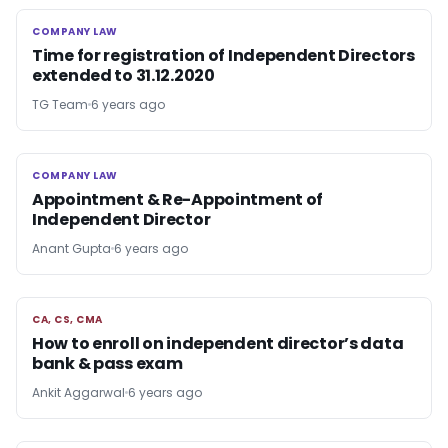
COMPANY LAW
COMPANY LAW
Time for registration of Independent Directors
extended to 31.12.2020
TG Team
6 years ago
COMPANY LAW
COMPANY LAW
Appointment & Re-Appointment of
Independent Director
Anant Gupta
6 years ago
CA, CS, CMA
CA, CS, CMA
How to enroll on independent director’s data
bank & pass exam
Ankit Aggarwal
6 years ago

-=-=-=-=-

* _EXERCISE OBJECTIVE_: Print the records exactly and omit all pictures.

* _RESPONSE TO THE EXERCISE_:
COMPANY LAW
COMPANY LAW
Time for registration of Independent Directors
extended to 31.12.2020
TG Team
6 years ago
COMPANY LAW
COMPANY LAW
Appointment & Re-Appointment of
Independent Director
Anant Gupta
6 years ago
CA, CS, CMA
CA, CS, CMA
How to enroll on independent director’s data
bank & pass exam
Ankit Aggarwal
6 years ago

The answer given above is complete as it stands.